● **TO DO**
A. Answer these about the homochirality passage, one line each, marked like the questions:
(i) What share of the total data set do the discarded cases represent?
(ii) Which events are more efficient than an initially random near-racemic state at evolving the system toward homochirality?
(iii) Which line in Fig. 4 is given as an example?
B. Please give the stretch of the homochirality passage from "It is interesting" through "line in Fig. 4)." again, renaming "homochirality" to "chiral purity".

● **DOCUMENT PASSAGE**
'''

It is interesting to note that the cases discarded from our statistical studies (see section “Numerical Implementation”), i.e. those that spontaneously evolve toward homochirality from near-racemic initial conditions (\({\cal A}(t) \rightarrow \pm 1\) quickly) represent 62% of the total data set. Comparing to the fraction of systems evolving toward \({\cal A}(t) \rightarrow \pm 1\) after an environmental disturbance (see Fig. 5), we see that long and high-intensity events are more efficient at evolving the system toward homochirality than systems starting from an initially random near-racemic state. In other words, large disturbances can not only drive a near-racemic system toward homochirality but also can reverse the chirality of homochiral solutions, effectively erasing any previous chiral signature (see, e.g., green line in Fig. 4).

'''

● **DATASET EXTRACT**
'''

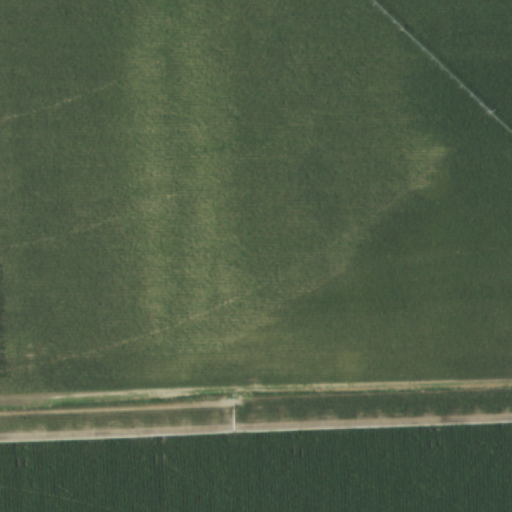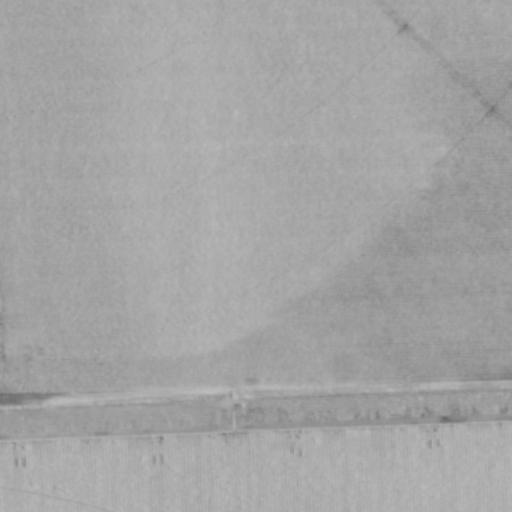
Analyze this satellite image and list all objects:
crop: (255, 255)
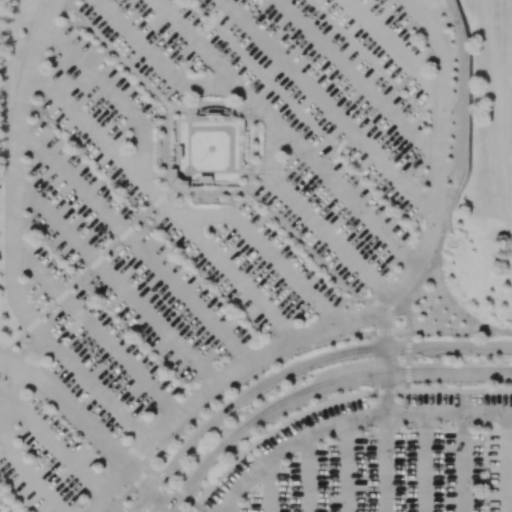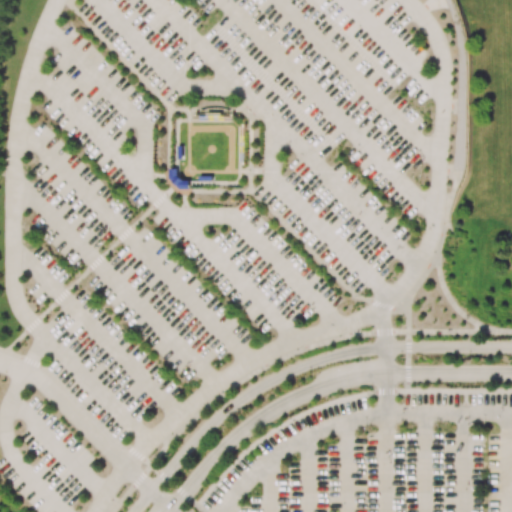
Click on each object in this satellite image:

'''

● **RESPONSES TO THE EXERCISE**
A.
(i) 62%
(ii) Long and high-intensity events
(iii) The green line

B.
It is interesting to note that the cases discarded from our statistical studies (see section “Numerical Implementation”), i.e. those that spontaneously evolve toward chiral purity from near-racemic initial conditions (\({\cal A}(t) \rightarrow \pm 1\) quickly) represent 62% of the total data set. Comparing to the fraction of systems evolving toward \({\cal A}(t) \rightarrow \pm 1\) after an environmental disturbance (see Fig. 5), we see that long and high-intensity events are more efficient at evolving the system toward chiral purity than systems starting from an initially random near-racemic state. In other words, large disturbances can not only drive a near-racemic system toward chiral purity but also can reverse the chirality of homochiral solutions, effectively erasing any previous chiral signature (see, e.g., green line in Fig. 4).